A troca do epíteto ‘Negrinhos da Baixada’ para ‘Xavante’ seguiu a trilha pejorativa. Em 1946, impressionados com a reação da torcida do Brasil após uma virada sensacional no clássico local, a torcida do Pelotas compara os rivais aos bárbaros do cinema, aos índios xavantes, que estão em cartaz em algum filme western da cidade. Em vez do time da ‘Negrada’, o Brasil vira o time dos ‘Xavantes’.
Em 2014, mesmo a 70 anos desta história, a torcida do Lobo, o EC Pelotas, lembra, em seus cânticos, a origem negra de seu rival.
“VAMOS, VAMOS, LOBO,
EU TE SIGO, EU TE QUERO,
XAVANTE MACUMBEIRO,
SÓ CANTA EM ESCANTEIO”
EU TE SIGO, EU TE QUERO,
XAVANTE MACUMBEIRO,
SÓ CANTA EM ESCANTEIO”
Voltando à Capital.
ROLO ‘NEGRO’ COMPRESSOR PRESSIONA O GRÊMIO: OU SE ABRE OU MORRE
ROLO ‘NEGRO’ COMPRESSOR PRESSIONA O GRÊMIO: OU SE ABRE OU MORRE
Logo nos primeiros anos da década de 40, acolhido nos Eucaliptos e possuído pela sua energia renovadora, o Internacional constrói a supremacia mais paradigmática da história do futebol gaúcho. De 1940 a 1948, vence 8 dos 9 campeonatos gaúchos repleto de negros em campo. Mais do que isso, deixa o estado boquiaberto ao apresentar um futebol ofensivo, alegre.
Se fosse necessário ficar apenas em um exemplo, esse seria o de Tesourinha. Luis Fernando Veríssimo, octuagenário torcedor colorado, garante que foi o melhor jogador que o clube já teve.
Osmar Fortes Barcellos nasceu em uma família colorada, em 1921, no coração da cultura negra porto-alegrense. Cresceu na Ilhota e no Areal da Baronesa. Bonifácio, seu pai, era motorista e incentivador do futebol varzeano, da Liga das Canelas Pretas e também do carnaval, tão importante para a cultura negra porto-alegrense quanto o futebol de várzea — até hoje, aliás.

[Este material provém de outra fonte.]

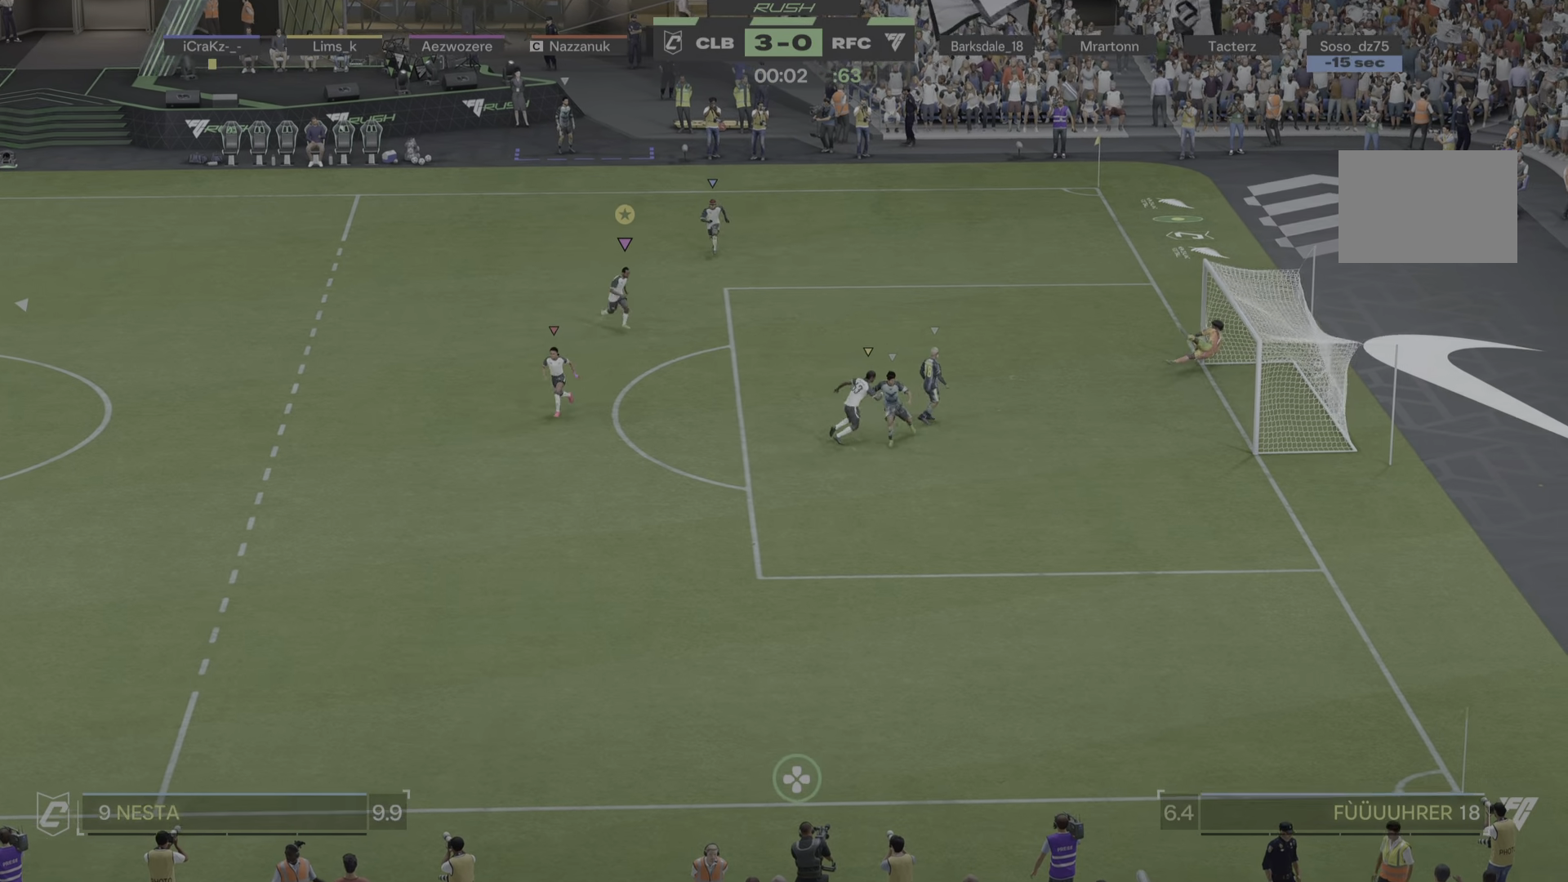
{"buttons": [], "left_stick": "center", "right_stick": "center", "events": [[183, "left_stick", "up-right"], [233, "left_stick", "center"]]}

Após a precoce morte do pai Bonifácio, sua mãe Ernestina casa-se novamente, desta vez com um sujeito de nome Fausto, sócio-fundador do bloco “Os Tesouras”, do qual também participam Osmar e seu irmão mais velho Ademar, ambos promissores jogadores de futebol. Assim, dentro de campo, Ademar passa a ser conhecido como Tesoura, enquanto Osmar, mais franzino, como Tesourinha. De tuberculose, Ademar morre ainda muito jovem. Certa vez, Tesourinha garantiu que era o irmão o maior craque da família. De qualquer maneira, agora terá que jogar pelos dois.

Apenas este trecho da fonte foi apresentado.